I have to confess that I find Clough’s account of the Fall opaque. I have a hard time distinguishing the idea of a creation that is estranged from God at every moment throughout history from one in which predation, suffering, and death are necessary elements of the evolutionary process. At the very least, I’d like to see it spelled out in more detail.

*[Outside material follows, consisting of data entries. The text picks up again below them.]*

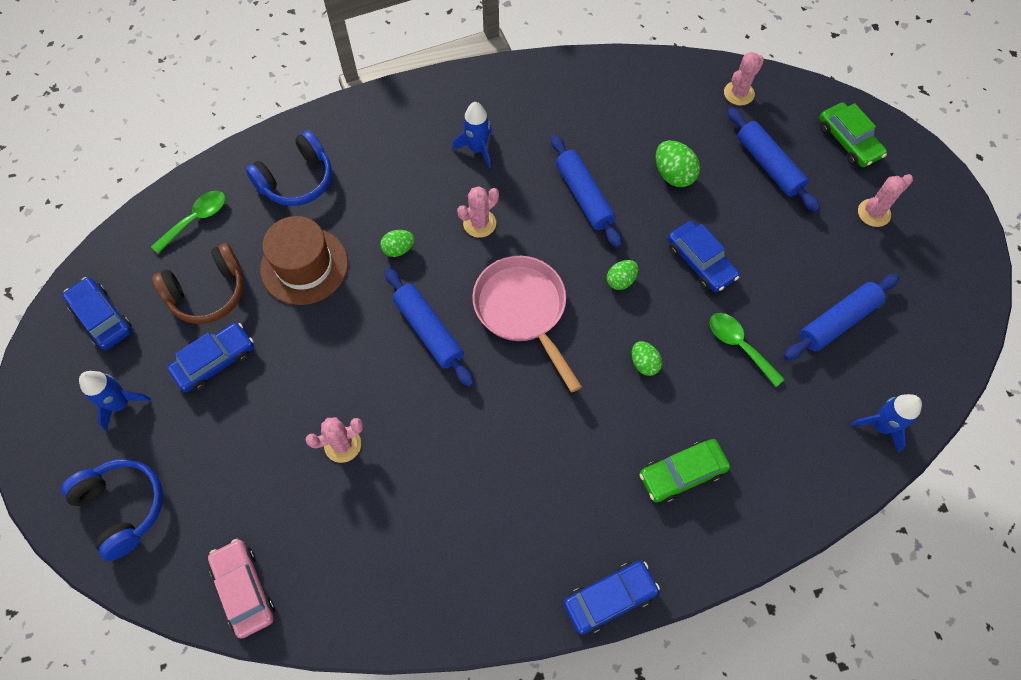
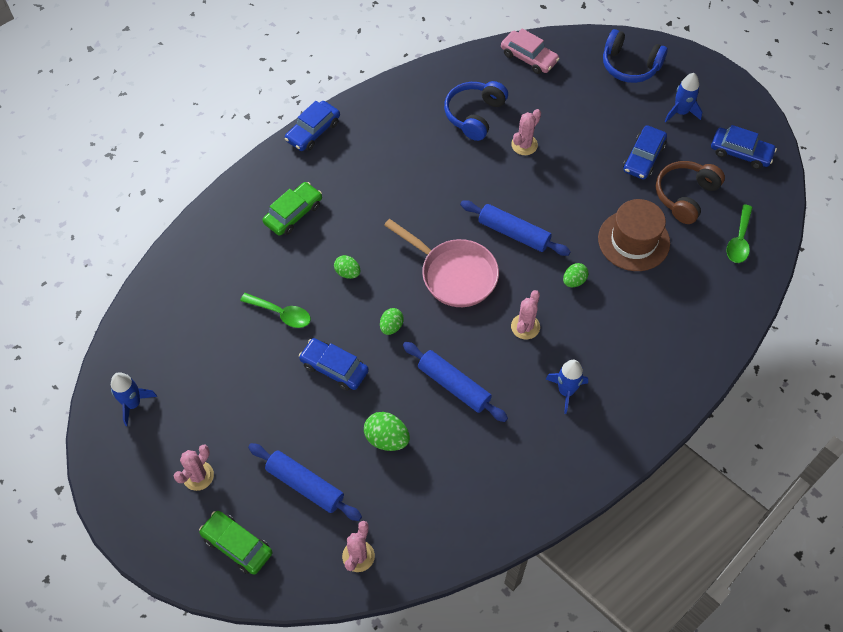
camera: 155 degrees right, 5 degrees down
blue headphones [246,130,332,206] -> blue headphones moved to [444,81,508,141]
blue rolling pin [784,274,899,360] -> none
blue rocket [851,394,922,453] -> blue rocket moved to [111,372,157,426]

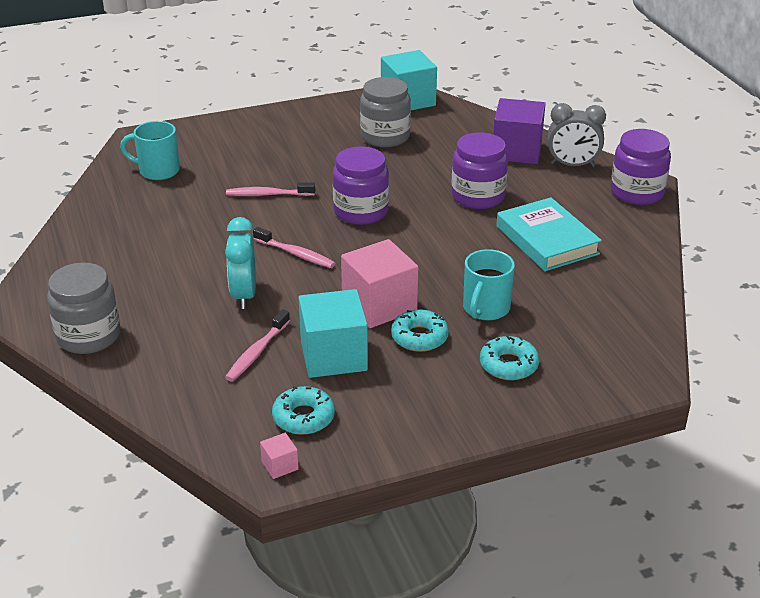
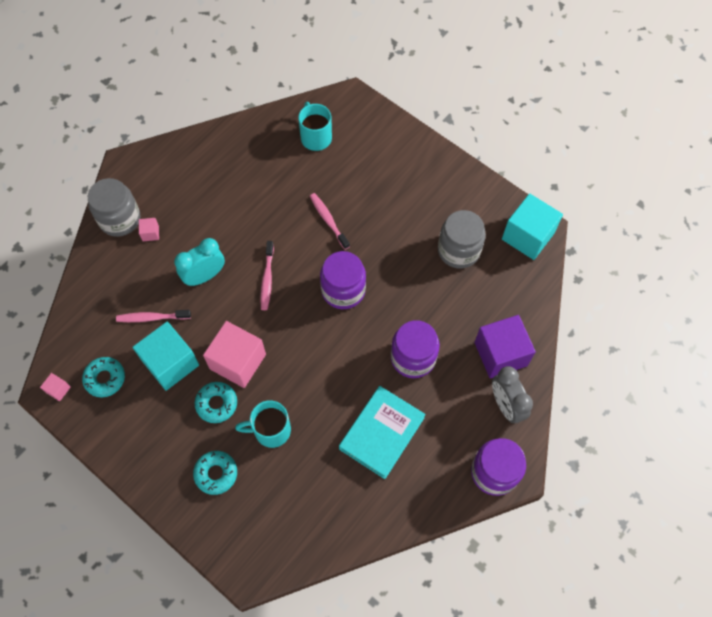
camera: 60 degrees right, 30 degrees up
none -> pink cube [139,218,159,241]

Clough then turns from the need for reconciliation to the means of reconciliation, pointing out that “Christ’s death is not merely like an animal sacrifice–it is an animal sacrifice” (4341). Simply put, the death of Jesus is the death of a human animal. “In Christ, a human animal was sacrificed not for humans but for the sake of all creatures” This creates a certain symmetry between the fact of the sacrifice and the scope of its saving power. This provocative suggestion is not really explored in depth, and I would’ve liked to see a bit more on Clough’s understanding of how this sacrifice makes a differences for (human and non-human) animals. But this minor quibble aside, Clough offers strong reasons for thinking that God’s act of reconciliation, as much as God’s act of creation, encompasses all creatures.
What about plants? Fungi?
What about them?
Interesting thoughts about animals. After living with four cats for almost 20 years, I could see what seemed ike moral qualities in their interactions with each other. And predation doesn’t seem to be totally fixed …. 🙂 … http://povcrystal.blogspot.com/2012/02/pork-chops-not.html
C.S. Lewis gets into some speculation like this, I think in Miracles, maybe The Problem of Pain. I’m a little leery of this: “The difference between us and chimps is more a matter of degree than of kind.” It’s the kind of statement that earns you nothing but can cost you a lot.

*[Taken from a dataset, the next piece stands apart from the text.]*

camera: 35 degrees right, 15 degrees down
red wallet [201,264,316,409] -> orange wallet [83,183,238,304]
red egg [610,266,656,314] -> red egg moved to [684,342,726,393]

Is the author making the case for a moral imperative to eat vegetarian?
In this particular context, what he’s trying to do is call into question our assumption that only humans can sin and therefore animals aren’t in need of reconciliation with God.
But more broadly I think what’s at issue is the question of whether there’s some uniquely human trait (e.g., reason or free will or what have you) that makes us superior to animals (and, often implicitly assumed, entitled to exploit them for our own purposes).
I don’t know if he intends to argue for vegetarianism, or even if it’ll be addresses in this book, which is the first of a projected two-volume set.